Marie Shear prägte den Satz: „Feminismus ist die radikale Idee, dass Frauen Menschen sind.“
Dass dieser einfache Grundsatz noch lange keine Selbstverständlichkeit ist, hat sich vor wenigen Wochen erst erneut gezeigt. Die Abstimmung zum neuen §219a hat ganz klar das fatale Signal gesendet: Frauenkörper sind antastbar. Und die beispiellos teure und unnötige Studie von Gesundheitsminister Jens Spahn legt noch eins oben drauf: Die Psyche der Frau ist Verhandlungsmasse – von Männern.

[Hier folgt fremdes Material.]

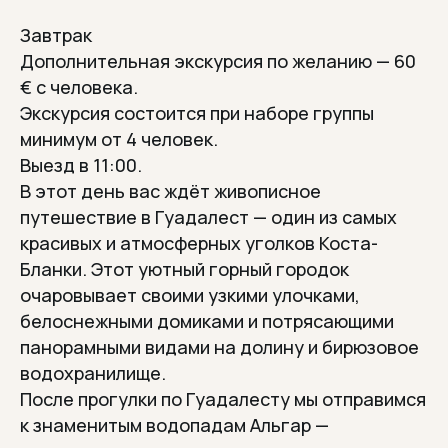
Завтрак
Дополнительная экскурсия по желанию — 60
€ с человека.
Экскурсия состоится при наборе группы
минимум от 4 человек.
Выезд в 11:00.
В этот день вас ждёт живописное
путешествие в Гуадалест — один из самых
красивых и атмосферных уголков Коста-
Бланки. Этот уютный горный городок
очаровывает своими узкими улочками,
белоснежными домиками и потрясающими
панорамными видами на долину и бирюзовое
водохранилище.
После прогулки по Гуадалесту мы отправимся
к знаменитым водопадам Альгар —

Wer ehrlich Leben schützen will, muss Grundlagen dafür schaffen, dass Frauen sich wirklich frei entscheiden können, auch für ein ungeplantes Kind. Verhütungsmittel müssen kostenlos für alle sein. Die medizinische Versorgung aller Menschen muss radikal verbessert werden. Schluss mit der Kitakrise. Das Ehegattensplitting gehört endlich abgeschafft, Familien auf Höhe der Zeit gefördert – unabhängig von Beziehungsstatus und Geschlecht der Eltern. Wir brauchen eine Arbeitszeitverkürzung bei vollem Lohnausgleich statt Hamsterrad und Burnout und so vieles mehr für ein Leben in Würde und Sicherheit für alle Menschen, die geboren worden sind.

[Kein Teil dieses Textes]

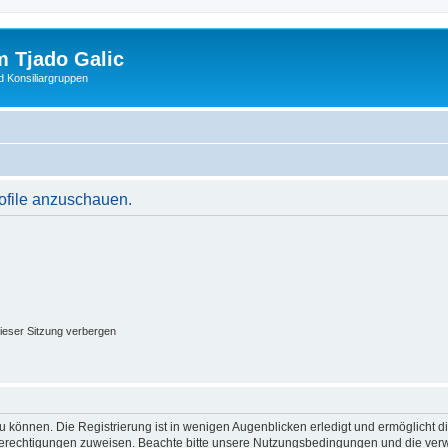
 Tjado Galic
d Konsiliargruppen
rofile anzuschauen.
ieser Sitzung verbergen
 können. Die Registrierung ist in wenigen Augenblicken erledigt und ermöglicht di
 Berechtigungen zuweisen. Beachte bitte unsere Nutzungsbedingungen und die verwa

Das alles wäre umsetzbar: Indem wir nicht nur über Frauenquoten in Manageretagen sprechen, sondern über Spitzensteuersätze. Indem die öffentlichen Kassen sich nicht länger von Immobilienkonzernen auf der Nase herumtanzen lassen und statt Wohngeld an Privatinvestoren zu zahlen, selbst Wohnraum stellen. Indem wir auch international tatsächliche Verantwortung übernehmen und aufhören immer mehr Geld in brandgefährliche Rüstungsdeals zu stecken. Denn jede Waffe findet ihren Krieg und das immer auf dem Rücken der dortigen Zivilbevölkerung.

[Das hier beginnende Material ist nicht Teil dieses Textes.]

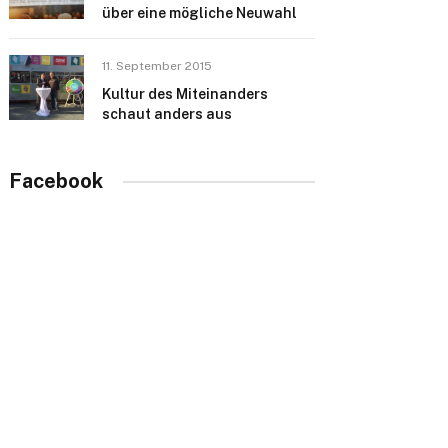
über eine mögliche Neuwahl
11. September 2015
Kultur des Miteinanders
schaut anders aus
Facebook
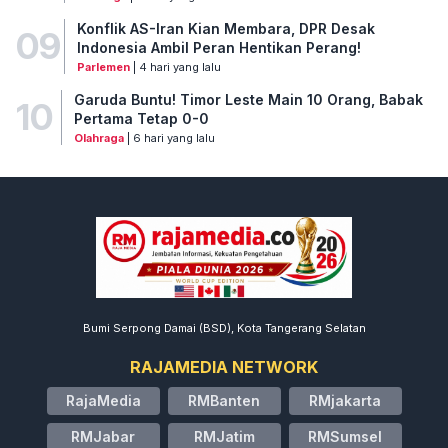
Konflik AS-Iran Kian Membara, DPR Desak
09
Indonesia Ambil Peran Hentikan Perang!
Parlemen
| 4 hari yang lalu
Garuda Buntu! Timor Leste Main 10 Orang, Babak
10
Pertama Tetap 0-0
Olahraga
| 6 hari yang lalu
Bumi Serpong Damai (BSD), Kota Tangerang Selatan
RAJAMEDIA NETWORK
RajaMedia
RMBanten
RMjakarta
RMJabar
RMJatim
RMSumsel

Und zu guter Letzt: Indem wir aufhören, Kosten immer weiter in die Zukunft zu verschieben und so zu tun als wären sie nicht vorhanden. Die Klimastreiks der Schülerinnen zeigen uns: Schäubles schwarze Null ist eigentlich gar keine. Statt Kredite bei Banken nehmen wir Kredite an der Zukunft unserer Kinder.

Ausbaden müssen das weltweit in erster Linie Frauen. Denn sie sind es, die wieder einspringen werden, wenn zerstörte Gesellschaften wieder aufgebaut, wenn Kinder und Kranke versorgt werden müssen. Sie sind es, die im globalen Süden trotz Wassermangel Familien ernähren. Und Sie sind es, die hier in Deutschland trotz Armutsrenten, Lohnungleichheit und sexistischer Gewalt noch über Ehrenämter und private Arbeit das gesellschaftliche Leben erhalten. Für sie alle kämpfen wir, denn das ist linker Feminismus: Die radikale Idee, dass alle Menschen – und das schließt Frauen ein – ein Recht auf Leben in Würde und auf die Bestimmung über ihren eigenen Körper haben. Heute und in hundert Jahren.